DATASET EXTRACT:
§

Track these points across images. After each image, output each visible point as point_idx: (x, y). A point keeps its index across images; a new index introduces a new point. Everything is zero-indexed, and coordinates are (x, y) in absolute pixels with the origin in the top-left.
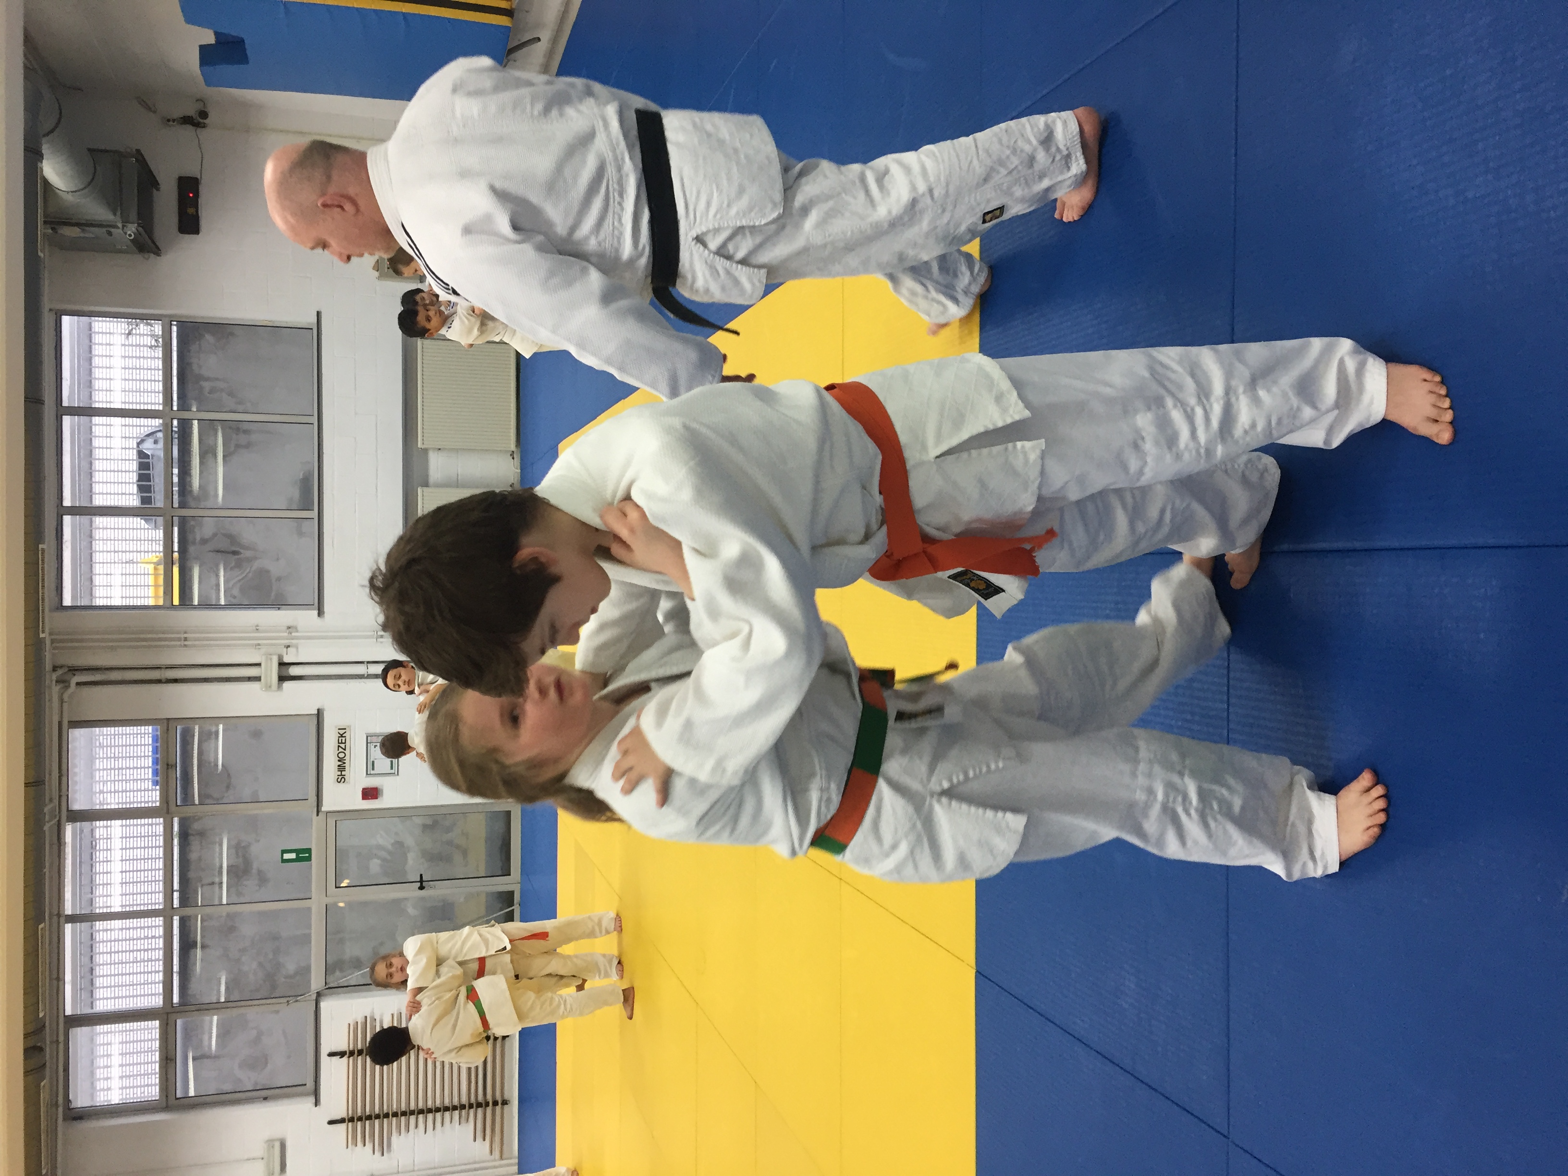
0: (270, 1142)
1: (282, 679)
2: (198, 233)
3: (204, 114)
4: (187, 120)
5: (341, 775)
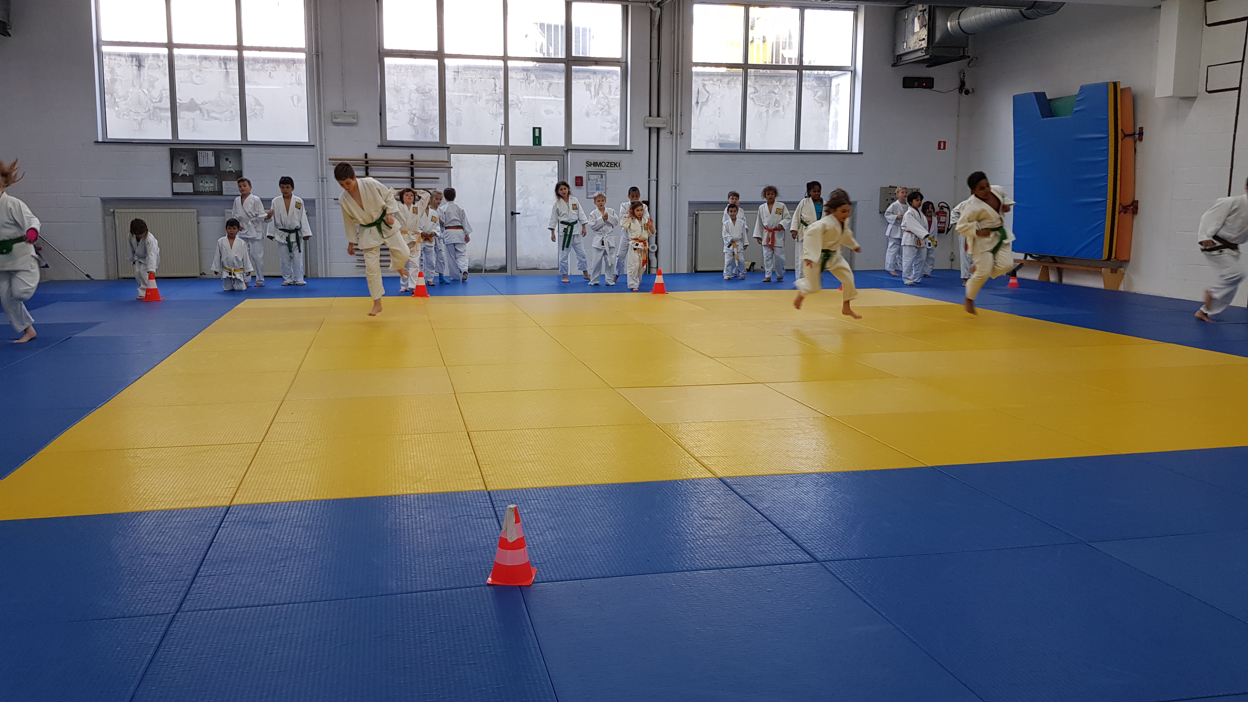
0: (356, 117)
1: (650, 129)
2: (904, 87)
3: (967, 92)
4: (963, 84)
5: (591, 164)
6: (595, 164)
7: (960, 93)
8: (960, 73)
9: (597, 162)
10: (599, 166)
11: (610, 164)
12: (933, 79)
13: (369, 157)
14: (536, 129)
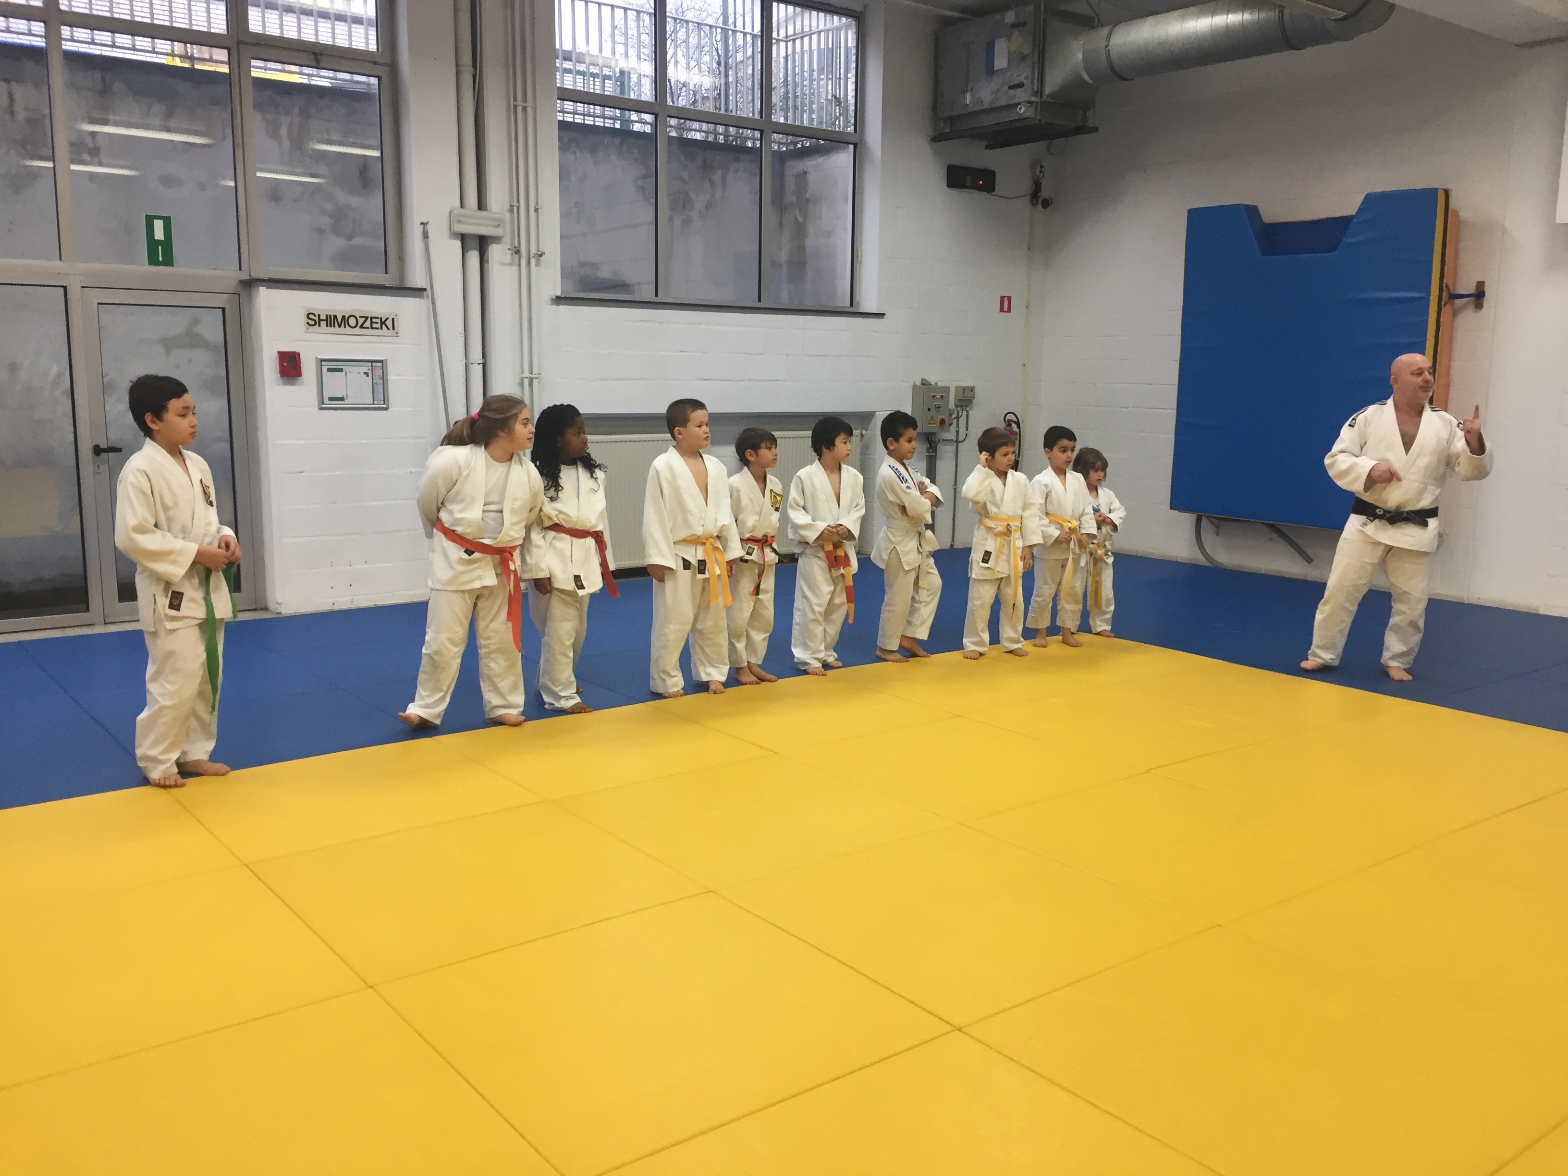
1: (465, 239)
2: (948, 185)
3: (1046, 204)
4: (1037, 186)
5: (320, 320)
6: (331, 321)
7: (1032, 204)
8: (1033, 165)
9: (335, 317)
10: (340, 326)
11: (368, 322)
12: (993, 173)
14: (155, 221)
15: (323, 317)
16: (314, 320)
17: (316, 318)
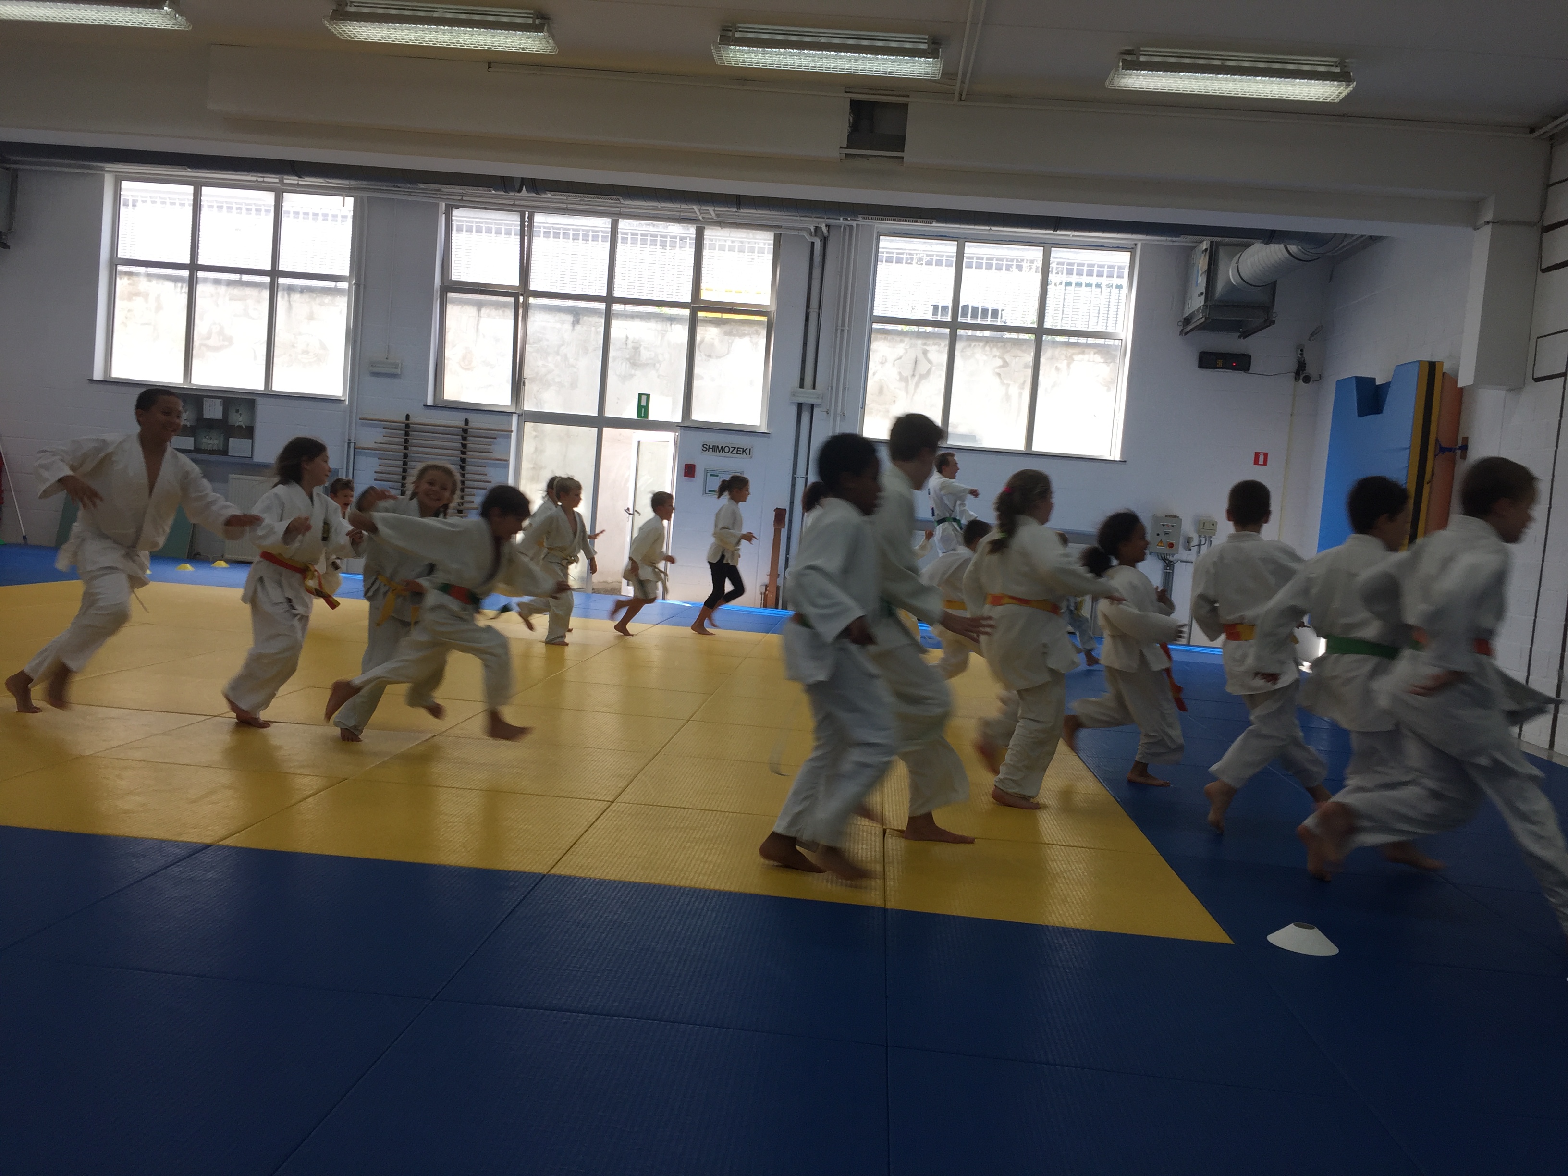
0: (400, 366)
1: (800, 406)
2: (1200, 367)
3: (1307, 380)
4: (1302, 365)
5: (709, 448)
6: (715, 449)
7: (1296, 379)
8: (1297, 349)
9: (718, 447)
10: (719, 452)
11: (736, 449)
12: (1249, 357)
13: (412, 420)
14: (643, 396)
15: (711, 447)
16: (706, 448)
17: (707, 447)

§

WHAT IS NEEDED: Could you rewrite every line of the records above as a numbered list, skipping blank lines and leaving the pictures out?

RESULT FOR THIS EXERCISE:
1. Track these points across images. After each image, output each visible point as point_idx: (x, y). A point keeps its index across images; a new index introduces a new point. Everything is zero-indexed, and coordinates are (x, y) in absolute pixels with the origin in the top-left.
2. 0: (270, 1142)
3. 1: (282, 679)
4. 2: (198, 233)
5. 3: (204, 114)
6. 4: (187, 120)
7. 5: (341, 775)
8. 0: (356, 117)
9. 1: (650, 129)
10. 2: (904, 87)
11. 3: (967, 92)
12. 4: (963, 84)
13. 5: (591, 164)
14. 6: (595, 164)
15. 7: (960, 93)
16. 8: (960, 73)
17. 9: (597, 162)
18. 10: (599, 166)
19. 11: (610, 164)
20. 12: (933, 79)
21. 13: (369, 157)
22. 14: (536, 129)
23. 1: (465, 239)
24. 2: (948, 185)
25. 3: (1046, 204)
26. 4: (1037, 186)
27. 5: (320, 320)
28. 6: (331, 321)
29. 7: (1032, 204)
30. 8: (1033, 165)
31. 9: (335, 317)
32. 10: (340, 326)
33. 11: (368, 322)
34. 12: (993, 173)
35. 14: (155, 221)
36. 15: (323, 317)
37. 16: (314, 320)
38. 17: (316, 318)
39. 0: (400, 366)
40. 1: (800, 406)
41. 2: (1200, 367)
42. 3: (1307, 380)
43. 4: (1302, 365)
44. 5: (709, 448)
45. 6: (715, 449)
46. 7: (1296, 379)
47. 8: (1297, 349)
48. 9: (718, 447)
49. 10: (719, 452)
50. 11: (736, 449)
51. 12: (1249, 357)
52. 13: (412, 420)
53. 14: (643, 396)
54. 15: (711, 447)
55. 16: (706, 448)
56. 17: (707, 447)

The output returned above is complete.